Windows 8.1 Update is more than a user-friendly makeover. Microsoft is signaling to businesses that update has many features to support enterprise mobile applications and bolster security.
Included with the many mobile-centric features announced for Windows 8.1 Update and Windows Phone 8.1 during Microsoft’s Build conference in San Francisco were a number of enhancements that allow organizations to balance mobile work styles with enterprise-grade user management.
In a session headed by Erwin Visser, general manager of Windows and Windows Phone, the company showed off how Windows 8.1 makes it possible for businesses to embrace mobility without compromising the security of corporate data.
Microsoft says it’s achieving this by expanding support for mobile device management (MDM) suites in Windows 8.1. These suites, from Microsoft and from partners such as AirWatch, allow administrators to blacklist or whitelist apps, enable URL filtering and configure the new Enterprise Mode for Internet Explorer 11 (IE11).
This new feature was inspired by enterprise customers whose apps haven’t kept up with the times, said Visser. “A lot of customers have internal IE8 web apps,” he said. Microsoft’s solution is a new compatibility mode that is configured by administrators that renders sites properly in the new browser and preserves their functionality. A blue icon resembling office buildings appears alongside the address bar when Enterprise Mode is active, denoting that IE11 is running an older app.
In more welcome news for businesses that have widely deployed Windows 8.1’s predecessors, Visser said that “Enterprise Mode for IE 11 will be supported in Windows 7 as well as Windows 8.” Additionally, Enterprise Mode in IE11 will “accelerate their migration to Windows 8.1” for organizations that are on the fence about adopting the OS over fears that their Web apps will be incompatible.
Also new is Enterprise Sideloading. Free with select volume licenses, the feature gives customers the ability “to install Modern apps using their management infrastructure,” bypassing the Windows Store.
Visser added that organizations can opt to pay $100 for Enterprise Sideloading rights on an unlimited number of devices.
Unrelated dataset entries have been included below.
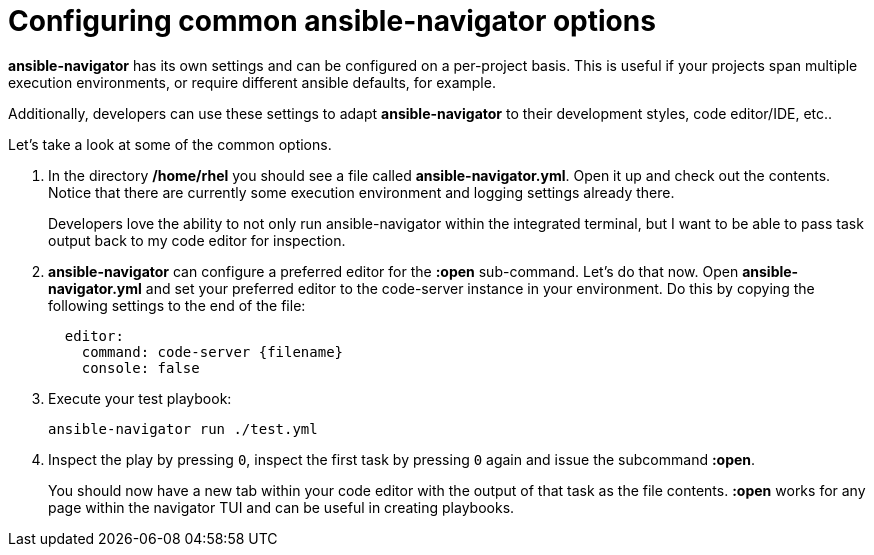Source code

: :sectnums:
:experimental:

= Configuring common ansible-navigator options

*ansible-navigator* has its own settings and can be configured on a per-project basis. This is useful if your projects span multiple execution environments, or require different ansible defaults, for example.

Additionally, developers can use these settings to adapt *ansible-navigator* to their development styles, code editor/IDE, etc..

Let's take a look at some of the common options.

. In the directory */home/rhel* you should see a file called *ansible-navigator.yml*. Open it up and check out the contents. Notice that there are currently some execution environment and logging settings already there.

+
Developers love the ability to not only run ansible-navigator within the integrated terminal, but I want to be able to pass task output back to my code editor for inspection.

. *ansible-navigator* can configure a preferred editor for the *:open* sub-command. Let's do that now. Open *ansible-navigator.yml* and set your preferred editor to the code-server instance in your environment. Do this by copying the following settings to the end of the file:
+
[source,yaml]
----
  editor:
    command: code-server {filename}
    console: false
----

. Execute your test playbook:
+
[source,yaml]
----
ansible-navigator run ./test.yml
----

. Inspect the play by pressing kbd:[0], inspect the first task by pressing kbd:[0] again and issue the subcommand *:open*.
+
You should now have a new tab within your code editor with the output of that task as the file contents. *:open* works for any page within the navigator TUI and can be useful in creating playbooks.


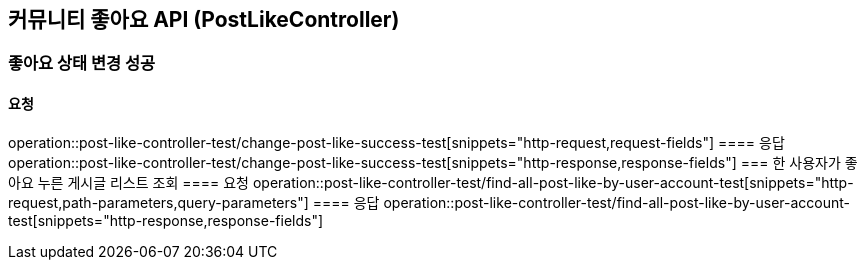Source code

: == 커뮤니티 좋아요 API (PostLikeController)
=== 좋아요 상태 변경 성공
==== 요청
operation::post-like-controller-test/change-post-like-success-test[snippets="http-request,request-fields"]
==== 응답
operation::post-like-controller-test/change-post-like-success-test[snippets="http-response,response-fields"]
=== 한 사용자가 좋아요 누른 게시글 리스트 조회
==== 요청
operation::post-like-controller-test/find-all-post-like-by-user-account-test[snippets="http-request,path-parameters,query-parameters"]
==== 응답
operation::post-like-controller-test/find-all-post-like-by-user-account-test[snippets="http-response,response-fields"]
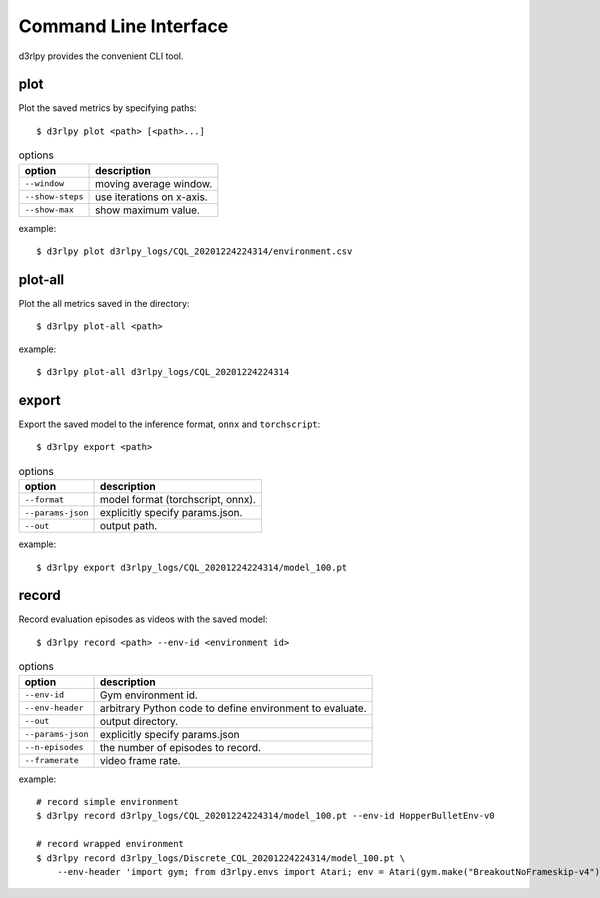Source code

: Command Line Interface
======================

d3rlpy provides the convenient CLI tool.

plot
----

Plot the saved metrics by specifying paths::

  $ d3rlpy plot <path> [<path>...]

.. list-table:: options
   :header-rows: 1

   * - option
     - description
   * - ``--window``
     - moving average window.
   * - ``--show-steps``
     - use iterations on x-axis.
   * - ``--show-max``
     - show maximum value.

example::

  $ d3rlpy plot d3rlpy_logs/CQL_20201224224314/environment.csv

.. image:: ./assets/plot_example.png

plot-all
--------

Plot the all metrics saved in the directory::

  $ d3rlpy plot-all <path>

example::

  $ d3rlpy plot-all d3rlpy_logs/CQL_20201224224314

.. image:: ./assets/plot_all_example.png

export
------

Export the saved model to the inference format, ``onnx`` and ``torchscript``::

  $ d3rlpy export <path>

.. list-table:: options
   :header-rows: 1

   * - option
     - description
   * - ``--format``
     - model format (torchscript, onnx).
   * - ``--params-json``
     - explicitly specify params.json.
   * - ``--out``
     - output path.

example::

  $ d3rlpy export d3rlpy_logs/CQL_20201224224314/model_100.pt


record
------

Record evaluation episodes as videos with the saved model::

  $ d3rlpy record <path> --env-id <environment id>

.. list-table:: options
   :header-rows: 1

   * - option
     - description
   * - ``--env-id``
     - Gym environment id.
   * - ``--env-header``
     - arbitrary Python code to define environment to evaluate.
   * - ``--out``
     - output directory.
   * - ``--params-json``
     - explicitly specify params.json
   * - ``--n-episodes``
     - the number of episodes to record.
   * - ``--framerate``
     - video frame rate.

example::

  # record simple environment
  $ d3rlpy record d3rlpy_logs/CQL_20201224224314/model_100.pt --env-id HopperBulletEnv-v0

  # record wrapped environment
  $ d3rlpy record d3rlpy_logs/Discrete_CQL_20201224224314/model_100.pt \
      --env-header 'import gym; from d3rlpy.envs import Atari; env = Atari(gym.make("BreakoutNoFrameskip-v4"), is_eval=True)'
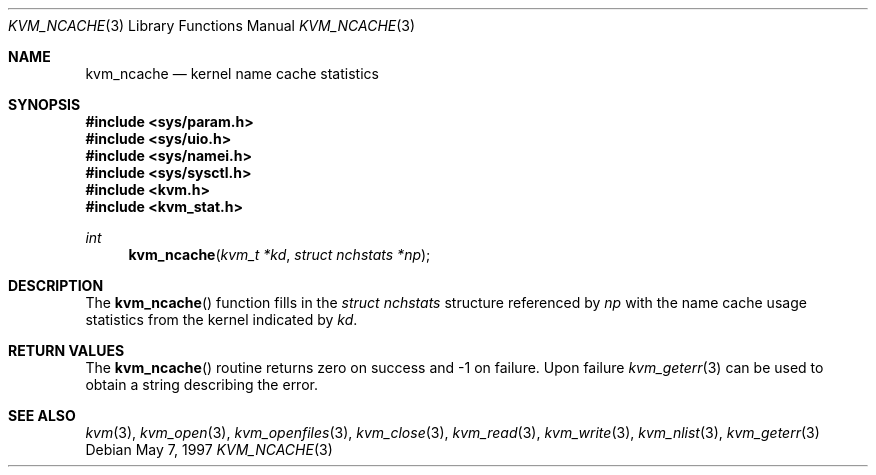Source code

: .\"
.\" Copyright (c) 1997 Berkeley Software Design, Inc. All rights reserved.
.\" The Berkeley Software Design Inc. software License Agreement specifies
.\" the terms and conditions for redistribution.
.\"	BSDI kvm_ncache.3,v 2.1 1997/05/25 15:09:01 jch Exp
.\"
.Dd May 7, 1997
.Dt KVM_NCACHE 3
.Os
.Sh NAME
.Nm kvm_ncache
.Nd kernel name cache statistics
.Sh SYNOPSIS
.Fd #include <sys/param.h>
.Fd #include <sys/uio.h>
.Fd #include <sys/namei.h>
.Fd #include <sys/sysctl.h>
.Fd #include <kvm.h>
.Fd #include <kvm_stat.h>
.br
.Ft int
.Fn kvm_ncache "kvm_t *kd" "struct nchstats *np"
.Sh DESCRIPTION
The
.Fn kvm_ncache
function fills in the 
.Va struct nchstats
structure referenced by
.Fa np
with the name cache usage statistics from the kernel indicated by
.Fa kd .
.Sh RETURN VALUES
The
.Fn kvm_ncache
routine returns zero on success and -1 on failure.  
Upon failure
.Xr kvm_geterr 3
can be used to obtain a string describing the error.
.Sh SEE ALSO
.Xr kvm 3 ,
.Xr kvm_open 3 ,
.Xr kvm_openfiles 3 ,
.Xr kvm_close 3 ,
.Xr kvm_read 3 ,
.Xr kvm_write 3 ,
.Xr kvm_nlist 3 ,
.Xr kvm_geterr 3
All told, said Visser, the capability is an example of Microsoft’s efforts to remove barriers to managing and deploying apps within their environments.
Observing that the distinctions between “productivity and industry tablets are fading,” Microsoft is rolling out Windows Embedded Edition Rights, Visser announced.
Under the new system, volume license holders with Software Assurance for Windows or Windows Embedded can choose either Windows Enterprise or Windows Industry Enterprise (Embedded) on their devices, the latter constituting “a targeted version of Windows specifically for industry solutions that have more advanced lockdown capabilities than Windows has.” Health care companies, retailers, financial firms and other businesses with strict or limited software needs are now offered the option to deploy full-featured systems or devices that run one or two select apps.
Ultimately, the changes reflect Microsoft’s “mobile-first, cloud-first” approach to business computing. In a candid assessment of the mobile space, Visser concluded that “we are a challenger and we are acting like a challenger.” Given the company’s new priorities, he said his company was “innovating hard on Windows and on Windows Phone.”
Windows 8.1 Update is available now for MSDN subscribers and will be official launched to the public as a free download on April 8.